#### DOKUMEN
Jumat 07 Sep 2018 16:35 WIB

Erdogan, Rouhani, dan Putin Bertemu Bahas Nasib Idlib

Suriah akan menggelar serangan besar-besaran ke Idlib.

Rep: Fergi Nadira/ Red: Teguh Firmansyah
Presiden Turki Tayyip Erdogan (kiri) dan Presiden Iran Hassan Rouhani.
Foto: REUTERS/Umit Bektas
Presiden Turki Tayyip Erdogan (kiri) dan Presiden Iran Hassan Rouhani.

REPUBLIKA.CO.ID, TEGERAN -- Presiden Turki, Iran dan Rusia akan bertemu dalam KTT penting di Teheran pada Jumat (7/9) waktu setempat untuk membahas nasib Provinsi Idlib di Suriah. Pasukan Suriah dibantu Rusia dan milisi Iran direncanakan akan menggelar serangan besar-besaran ke wilayah oposisi itu. Dunia khawatir serangan ke provinsi tersebut dapat menyebabkan bencana kemanusiaan.

"KTT ini merupakan upaya bersama sebagai bagian dari proses kesepakatan Astana, proses penyelesaian politik akan dibahas untuk solusi permanen konflik Suriah," tulis pernyataan yang dikeluarkan oleh Kepresidenan Turki pada Kamis (6/) waktu setempat.

Presiden Iran Hassan Rouhani akan menjadi tuan rumah bagi Presiden Turki Recep Tayyip Erdogan dan Presiden Rusia Vladimir Putin dalam KTT di Teheran.  Para pemimpin tersebut juga akan mengadakan pembicaraan bilateral di sela-sela KTT.

Sementara para menteri luar negeri negara masing-masing akan datang bersama secara terpisah menjelang KTT para pemimpin. Pernyataan resmi diharapkan akan dirilis setelah konferensi pers bersama oleh para presiden.
########
» **LATIHAN**: Terjemahkan ke dalam bahasa Inggris kalimat berikut dari berita tentang KTT Teheran: "Dunia khawatir serangan ke provinsi tersebut dapat menyebabkan bencana kemanusiaan."
#### DATA YANG DIBERIKAN
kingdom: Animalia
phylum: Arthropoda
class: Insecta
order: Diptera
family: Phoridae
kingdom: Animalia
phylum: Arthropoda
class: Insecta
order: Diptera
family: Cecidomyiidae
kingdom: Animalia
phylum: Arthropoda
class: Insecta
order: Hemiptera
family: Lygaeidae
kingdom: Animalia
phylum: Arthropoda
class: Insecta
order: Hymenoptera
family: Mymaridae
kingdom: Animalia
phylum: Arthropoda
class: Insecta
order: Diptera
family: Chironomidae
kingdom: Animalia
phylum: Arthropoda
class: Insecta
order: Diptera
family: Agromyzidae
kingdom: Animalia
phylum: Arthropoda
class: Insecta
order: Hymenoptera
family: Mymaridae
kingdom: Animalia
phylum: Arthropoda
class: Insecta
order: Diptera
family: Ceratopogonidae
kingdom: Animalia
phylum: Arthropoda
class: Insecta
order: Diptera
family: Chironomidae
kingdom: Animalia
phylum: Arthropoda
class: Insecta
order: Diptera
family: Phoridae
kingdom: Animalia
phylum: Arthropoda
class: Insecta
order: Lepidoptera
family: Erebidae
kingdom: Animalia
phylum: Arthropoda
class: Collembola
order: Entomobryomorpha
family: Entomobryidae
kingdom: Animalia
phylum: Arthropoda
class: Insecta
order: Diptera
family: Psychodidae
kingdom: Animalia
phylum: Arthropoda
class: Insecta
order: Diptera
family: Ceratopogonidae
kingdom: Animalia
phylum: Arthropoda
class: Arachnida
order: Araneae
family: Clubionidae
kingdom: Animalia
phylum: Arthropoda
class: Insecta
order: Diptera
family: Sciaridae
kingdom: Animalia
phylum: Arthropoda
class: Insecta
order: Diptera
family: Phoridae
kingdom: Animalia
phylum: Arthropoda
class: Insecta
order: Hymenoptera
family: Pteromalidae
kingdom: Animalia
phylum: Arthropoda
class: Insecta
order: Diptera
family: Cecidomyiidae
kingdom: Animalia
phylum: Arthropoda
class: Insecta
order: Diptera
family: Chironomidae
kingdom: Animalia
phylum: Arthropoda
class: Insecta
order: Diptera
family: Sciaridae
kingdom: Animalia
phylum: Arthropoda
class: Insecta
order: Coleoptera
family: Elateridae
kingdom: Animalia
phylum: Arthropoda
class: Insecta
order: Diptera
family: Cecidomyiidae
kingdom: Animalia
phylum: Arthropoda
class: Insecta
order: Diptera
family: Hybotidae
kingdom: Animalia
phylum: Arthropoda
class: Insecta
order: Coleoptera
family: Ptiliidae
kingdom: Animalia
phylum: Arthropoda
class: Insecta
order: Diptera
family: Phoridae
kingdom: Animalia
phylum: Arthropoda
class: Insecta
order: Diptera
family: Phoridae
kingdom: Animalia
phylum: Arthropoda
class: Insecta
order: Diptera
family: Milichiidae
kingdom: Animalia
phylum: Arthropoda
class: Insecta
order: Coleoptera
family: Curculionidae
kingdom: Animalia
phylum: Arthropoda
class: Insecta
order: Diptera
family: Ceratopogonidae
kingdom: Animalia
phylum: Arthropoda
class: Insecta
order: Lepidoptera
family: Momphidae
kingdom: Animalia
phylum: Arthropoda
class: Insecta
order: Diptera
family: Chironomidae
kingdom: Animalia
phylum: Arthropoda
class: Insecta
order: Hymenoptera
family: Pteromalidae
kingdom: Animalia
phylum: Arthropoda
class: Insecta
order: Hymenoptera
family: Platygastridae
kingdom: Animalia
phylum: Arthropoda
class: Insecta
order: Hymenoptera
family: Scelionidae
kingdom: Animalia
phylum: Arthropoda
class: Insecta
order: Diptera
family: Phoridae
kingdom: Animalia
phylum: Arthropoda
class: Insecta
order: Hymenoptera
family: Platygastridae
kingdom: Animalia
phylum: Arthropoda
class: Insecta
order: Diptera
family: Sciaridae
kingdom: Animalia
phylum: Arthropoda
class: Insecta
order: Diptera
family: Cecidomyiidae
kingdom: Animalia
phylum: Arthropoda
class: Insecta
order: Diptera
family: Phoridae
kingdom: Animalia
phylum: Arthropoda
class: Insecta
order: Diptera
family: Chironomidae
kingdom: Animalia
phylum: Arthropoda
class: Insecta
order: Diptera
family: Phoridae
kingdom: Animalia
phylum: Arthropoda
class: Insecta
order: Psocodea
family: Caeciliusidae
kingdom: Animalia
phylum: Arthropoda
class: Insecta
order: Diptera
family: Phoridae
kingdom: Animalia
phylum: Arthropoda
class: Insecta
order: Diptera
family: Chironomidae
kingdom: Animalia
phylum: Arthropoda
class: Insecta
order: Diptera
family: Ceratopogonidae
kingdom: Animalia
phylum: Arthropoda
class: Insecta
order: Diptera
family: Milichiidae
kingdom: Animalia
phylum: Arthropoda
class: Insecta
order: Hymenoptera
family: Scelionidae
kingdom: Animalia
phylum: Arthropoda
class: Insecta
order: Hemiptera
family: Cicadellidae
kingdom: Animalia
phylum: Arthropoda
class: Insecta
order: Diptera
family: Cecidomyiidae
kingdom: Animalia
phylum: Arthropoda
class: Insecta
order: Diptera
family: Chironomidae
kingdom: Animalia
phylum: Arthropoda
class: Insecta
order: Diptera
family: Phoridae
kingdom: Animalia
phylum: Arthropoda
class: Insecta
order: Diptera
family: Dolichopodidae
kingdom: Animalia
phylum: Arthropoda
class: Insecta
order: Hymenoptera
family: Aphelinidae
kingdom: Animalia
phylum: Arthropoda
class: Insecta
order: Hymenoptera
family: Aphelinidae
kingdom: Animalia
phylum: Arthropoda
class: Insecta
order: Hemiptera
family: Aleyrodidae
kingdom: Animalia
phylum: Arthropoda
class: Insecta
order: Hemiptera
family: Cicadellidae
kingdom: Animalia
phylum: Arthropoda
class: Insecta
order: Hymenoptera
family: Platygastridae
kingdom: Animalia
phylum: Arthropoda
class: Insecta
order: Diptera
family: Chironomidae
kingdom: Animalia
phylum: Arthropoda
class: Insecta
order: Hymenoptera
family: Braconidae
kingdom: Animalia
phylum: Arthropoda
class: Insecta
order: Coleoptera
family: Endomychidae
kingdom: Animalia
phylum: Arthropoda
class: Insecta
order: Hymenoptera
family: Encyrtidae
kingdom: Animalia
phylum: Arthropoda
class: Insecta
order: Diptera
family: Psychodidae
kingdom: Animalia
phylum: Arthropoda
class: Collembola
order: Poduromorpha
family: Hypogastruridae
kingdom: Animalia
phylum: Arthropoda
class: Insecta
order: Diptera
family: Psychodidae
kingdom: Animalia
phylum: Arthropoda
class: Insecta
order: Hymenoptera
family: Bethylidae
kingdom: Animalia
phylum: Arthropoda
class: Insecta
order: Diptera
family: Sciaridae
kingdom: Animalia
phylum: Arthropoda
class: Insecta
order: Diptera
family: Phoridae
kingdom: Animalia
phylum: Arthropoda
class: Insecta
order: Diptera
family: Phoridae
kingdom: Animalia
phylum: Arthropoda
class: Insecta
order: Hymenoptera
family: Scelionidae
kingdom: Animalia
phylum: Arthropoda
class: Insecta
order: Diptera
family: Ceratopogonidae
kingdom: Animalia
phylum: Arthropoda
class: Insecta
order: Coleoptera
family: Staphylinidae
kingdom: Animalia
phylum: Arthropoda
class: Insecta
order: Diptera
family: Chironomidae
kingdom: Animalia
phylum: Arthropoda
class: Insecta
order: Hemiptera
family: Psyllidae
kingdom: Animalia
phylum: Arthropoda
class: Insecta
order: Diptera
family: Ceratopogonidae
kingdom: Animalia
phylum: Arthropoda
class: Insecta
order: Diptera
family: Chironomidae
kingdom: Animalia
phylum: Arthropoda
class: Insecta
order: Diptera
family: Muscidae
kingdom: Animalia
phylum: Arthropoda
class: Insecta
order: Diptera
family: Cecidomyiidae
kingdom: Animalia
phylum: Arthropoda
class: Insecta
########
» **JAWABAN**: The world fears that an attack on the province could cause a humanitarian disaster.